One body, many microbiomes
The science becomes even more complex as researchers move beyond the gut and start exploring the other microbiomes in the body.
"You have a microbiome in your skin, you have a microbiome in your lung, you have a microbiome in your mouth, and they're all different because it's a different environment," said McCoy.
"One place that's controversial at the moment is if there are microbes in the uterus."
And what about in the brain? Many scientists think that's unlikely, but there have been some intriguing observations.
Get ready for gut-health hype
As the research enthusiasm grows, scientists know they could be creating unrealistic expectations.
"You're seeing this stuff being marketed almost ahead of the science," said Timothy Caulfield, a University of Alberta professor who is studying the marketing of unproven microbiome treatments. He said the gut-health hype has already started.
"Unfortunately, once these kinds of ideas take hold, and we've seen that with other technologies like stem cells and genetics, it's often very difficult to remove them from public consciousness."
Prof. Brett Finlay researches the human microbiome at the University of British Columbia.
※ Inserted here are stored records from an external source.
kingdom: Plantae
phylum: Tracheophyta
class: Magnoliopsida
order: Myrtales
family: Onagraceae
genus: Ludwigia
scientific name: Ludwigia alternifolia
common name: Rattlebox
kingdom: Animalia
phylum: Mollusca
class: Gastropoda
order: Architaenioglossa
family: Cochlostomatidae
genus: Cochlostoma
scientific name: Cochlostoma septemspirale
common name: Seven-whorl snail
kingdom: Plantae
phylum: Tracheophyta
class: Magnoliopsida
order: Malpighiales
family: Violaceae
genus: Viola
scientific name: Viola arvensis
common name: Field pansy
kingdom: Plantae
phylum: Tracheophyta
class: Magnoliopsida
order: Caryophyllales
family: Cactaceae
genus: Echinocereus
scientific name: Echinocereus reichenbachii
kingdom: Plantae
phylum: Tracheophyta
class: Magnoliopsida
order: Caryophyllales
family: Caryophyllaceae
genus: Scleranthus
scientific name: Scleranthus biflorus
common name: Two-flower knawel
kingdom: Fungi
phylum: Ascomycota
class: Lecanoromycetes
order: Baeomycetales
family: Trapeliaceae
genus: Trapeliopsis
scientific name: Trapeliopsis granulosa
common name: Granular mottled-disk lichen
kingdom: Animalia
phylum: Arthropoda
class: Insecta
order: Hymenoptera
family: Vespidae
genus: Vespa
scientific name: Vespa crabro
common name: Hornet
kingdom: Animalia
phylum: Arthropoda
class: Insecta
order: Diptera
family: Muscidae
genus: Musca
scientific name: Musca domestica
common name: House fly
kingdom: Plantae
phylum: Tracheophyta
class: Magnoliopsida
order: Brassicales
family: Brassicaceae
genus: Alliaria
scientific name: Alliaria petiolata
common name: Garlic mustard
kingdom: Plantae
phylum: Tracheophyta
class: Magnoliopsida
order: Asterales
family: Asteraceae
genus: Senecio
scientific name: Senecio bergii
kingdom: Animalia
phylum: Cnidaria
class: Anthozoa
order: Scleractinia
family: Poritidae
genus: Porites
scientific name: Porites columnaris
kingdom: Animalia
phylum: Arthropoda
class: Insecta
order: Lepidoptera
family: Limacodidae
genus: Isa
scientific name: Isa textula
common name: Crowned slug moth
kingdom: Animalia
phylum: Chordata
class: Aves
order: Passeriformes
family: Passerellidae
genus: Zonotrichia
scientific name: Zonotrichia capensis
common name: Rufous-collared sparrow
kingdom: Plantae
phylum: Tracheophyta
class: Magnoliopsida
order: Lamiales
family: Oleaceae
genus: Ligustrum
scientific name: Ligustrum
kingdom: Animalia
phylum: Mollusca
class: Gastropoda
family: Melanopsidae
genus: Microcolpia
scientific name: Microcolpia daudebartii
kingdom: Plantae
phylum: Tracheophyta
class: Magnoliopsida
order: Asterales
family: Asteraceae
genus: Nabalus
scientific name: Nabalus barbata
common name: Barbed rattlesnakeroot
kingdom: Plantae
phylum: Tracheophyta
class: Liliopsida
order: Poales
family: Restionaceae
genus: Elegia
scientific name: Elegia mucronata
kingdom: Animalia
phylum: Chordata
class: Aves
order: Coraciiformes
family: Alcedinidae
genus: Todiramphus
His new book Whole-Body Microbiome reviews the latest discoveries in microbiome science. (Brett Finlay)
As he wrote about the latest science for his new book, Finlay was aware of pressure to include microbiome advice.
"The publisher kept pushing, 'Can't we say this, can't we cure all these things with this?' and I said, 'No there's no data.' I had to keep pushing back," said Finlay. "We're not there yet."
"It's complex but it's also exciting, because we can't change our genes. But we do have the power and probably the opportunity to change our microbiome," said McCoy.
"People are doing this themselves, to themselves, at home. Home fecal transplants, which I wouldn't recommend," said Taylor.
"This might not be the answer, but we owe it to our patients to say we looked at this in a rigorous scientific way."
There is one fecal therapy being routinely used on patients. Fecal transplants have become an accepted treatment for recurring infections of the superbug C. difficile, almost always resulting in a cure.